# Jimmy the Wonder Cat



## seashell (Dec 5, 2003)

I thought I'd use the Cat Tails section to tell you about how Jimmy has just revealed his Special Powers and turned in to Jimmy the Wonder Cat  
It happened at the weekend, when Partner went out to a stag night (US= Bachelor party) I knew he would be out late, so I didn't wait up.
At about 3.30 am I was woken by Jimmy scrambling off the window sill where he had been sleeping, and running to the front door. I thought he had seen Partner coming up the street, but after quite a while when there was no sign of Partner I concluded that Jimmy had just been spooked by something.
But then he started yowling and yowling at the front door. I did my best to ignore him, as usually that would make him stop after while. But this time, he just went on yowling and yowling.
Then he came back in to the bedroom and sat down by the bed, giving me his Total Cat Stare. But when I put my hand out to stroke him, he just ran to the door looing over his shoulder. He really looked as if he wanted me to follow him, so reluctantly I got up and he led me to the front door.
Well I opened the door to the flat, and there was Partner slumped on the landing, looking very mcuh the worse for wear :roll: 
The Idiot Boy had over-imbibed and, after crawling up the appartment stairs, became incapable of getting in the door.
Well I had to help him in the door and put him to bed.
But its all thanks to Jimmy for letting me know that the Idiot Boy was out there needing assistance.
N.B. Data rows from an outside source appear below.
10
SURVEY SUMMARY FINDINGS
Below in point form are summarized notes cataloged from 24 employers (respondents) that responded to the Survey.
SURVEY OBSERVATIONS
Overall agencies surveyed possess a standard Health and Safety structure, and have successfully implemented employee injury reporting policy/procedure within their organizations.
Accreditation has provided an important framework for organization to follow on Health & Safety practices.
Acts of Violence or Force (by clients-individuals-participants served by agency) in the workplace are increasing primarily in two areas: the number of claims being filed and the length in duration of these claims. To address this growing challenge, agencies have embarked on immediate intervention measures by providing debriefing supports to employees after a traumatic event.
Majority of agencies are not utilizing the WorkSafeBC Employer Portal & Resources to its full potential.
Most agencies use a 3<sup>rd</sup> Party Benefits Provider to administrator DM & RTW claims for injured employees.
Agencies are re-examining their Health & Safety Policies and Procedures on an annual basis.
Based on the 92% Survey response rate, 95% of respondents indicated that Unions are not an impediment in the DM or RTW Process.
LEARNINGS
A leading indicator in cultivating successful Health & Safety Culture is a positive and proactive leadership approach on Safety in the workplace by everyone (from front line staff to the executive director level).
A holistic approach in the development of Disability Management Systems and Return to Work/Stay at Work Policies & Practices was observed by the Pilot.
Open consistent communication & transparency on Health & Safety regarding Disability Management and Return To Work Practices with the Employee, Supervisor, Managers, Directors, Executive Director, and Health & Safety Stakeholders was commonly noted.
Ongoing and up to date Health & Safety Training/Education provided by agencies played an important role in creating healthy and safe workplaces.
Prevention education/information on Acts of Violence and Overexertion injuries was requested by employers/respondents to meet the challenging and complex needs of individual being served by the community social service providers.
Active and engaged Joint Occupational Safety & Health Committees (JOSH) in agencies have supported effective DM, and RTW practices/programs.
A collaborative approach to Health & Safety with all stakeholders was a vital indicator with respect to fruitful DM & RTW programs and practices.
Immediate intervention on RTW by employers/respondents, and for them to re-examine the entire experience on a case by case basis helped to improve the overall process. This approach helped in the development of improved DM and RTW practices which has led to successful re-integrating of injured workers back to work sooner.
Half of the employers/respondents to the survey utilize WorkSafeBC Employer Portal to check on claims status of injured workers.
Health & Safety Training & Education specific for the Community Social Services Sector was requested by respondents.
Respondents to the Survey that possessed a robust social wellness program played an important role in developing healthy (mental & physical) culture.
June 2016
It was like an episode of 'Lassie'!
But not so much 'What's that, Lassie, Bert has fallen into a well in the forest?'
More like 'What's that, Jimmy, Partner has fallen into a stupor on the landing?' :lol: 
Anyway, Jimmy got an extra helping of rabbit flavour Felix for being so good!
(And let this be a warning to young people on Catforum - do not over-indulge like Idiot Bot. Its not worth it, kids!)

seashell


----------



## Lilly (Nov 8, 2003)

ha ha ha ha! What a great story! Poor idiot bot!


----------



## Jeanie (Jun 18, 2003)

Partner is lucky that SOMEONE was still speaking to him, and FOR him! Clever boy. It wouldn't have been much fun sleeping outside the apartment all night. :wink:


----------